## TÂCHES ET EXERCICES
A. D'après le texte sur les vignerons de Chinon, en quelle année Christophe et Jean-Martin s'associent-ils ?
B. Donnez la suite du texte sur les vignerons de Chinon, à partir de sa dernière phrase.

## TEXTE FOURNI

┄┄┄┄┄┄┄┄┄┄

Ils n’avaient rien en commun. Pourtant, leur vision similaire de la vigne et du futur de Chinon les a unis. Christophe est la cinquième génération à reprendre le domaine familial de la Perrière à Cravant-les-Coteaux, dont il est maire depuis seize ans. Jean-Martin est arrivé en 1996, fraîchement diplômé, pour reprendre la direction du domaine du Roncée. En 2003, ils s’associent pour mutualiser leurs ressources et équipements. « L’ambition initiale était seulement d’être plus performants, mieux organisés et stabilisés », confie Christophe. Lui a la fibre commerciale. Jean-Martin a la technique. Ils savent que leur force est d’allier leurs atouts. Leur projet est de fabriquer de grands vins. Les graves argilo-silicieuses de la Perrière et du Roncée leur permettaient déjà, avant les autres, d’obtenir des cabernets francs fruités tout en préservant la structure typique de Chinon. En 2007, ils reprennent le château de Saint-Louans, puy calcaire caractéristique du chinonais qui produit aujourd’hui leurs cuvées les plus qualitatives, dont un chenin élevé dans trois types de fûts différents avant assemblage. En 2009, ils acquièrent le château de La Grille, son flacon historique et ses vieilles vignes de cabernet franc sur 34 hectares. Ils y font aujourd’hui un rouge équilibré et un surprenant blanc de noirs pétillant naturel.

┄┄┄┄┄┄┄┄┄┄

## DONNÉES FOURNIES
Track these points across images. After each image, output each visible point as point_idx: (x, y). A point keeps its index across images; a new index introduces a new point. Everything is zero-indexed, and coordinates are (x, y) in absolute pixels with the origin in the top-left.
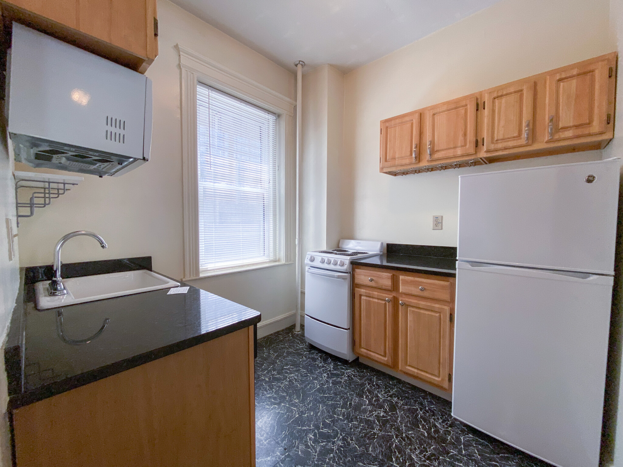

┄┄┄┄┄┄┄┄┄┄

## RÉSULTATS DANS L'ORDRE
A. Ils s'associent en 2003.

B.
« Jean-Martin a beaucoup apporté à Chinon en tant qu’ancien président d’Interloire, et actuel président de l’appellation, avec sa vision de la viticulture », estime Christophe, admiratif. Le technicien a notamment initié l’arrêt du labour afin de préserver le carbone et l’azote dans les sols et permettre à la vigne de puiser plus profondément au cœur de ce terroir si particulier. Parallèlement, la famille de Christophe Baudry a servi de locomotive dans son évolution et son rayonnement. Depuis, l’appellation est reconnue, « elle a de l’avance par rapport aux autres rouges de Loire, sans aucun chauvinisme », affirme Christophe, facétieux. L’avenir de Chinon reste pourtant un sujet de préoccupation pour Jean-Martin Dutour. « Si l’on décide de conserver le cahier des charges tel quel, le style va forcément changer avec le réchauffement climatique. Il va falloir adapter les techniques et le discours. On pourrait aussi intégrer de nouveaux cépages comme l’artaban, le vidoc ou le floréal, pour tenter de reproduire l’identité chinonaise. »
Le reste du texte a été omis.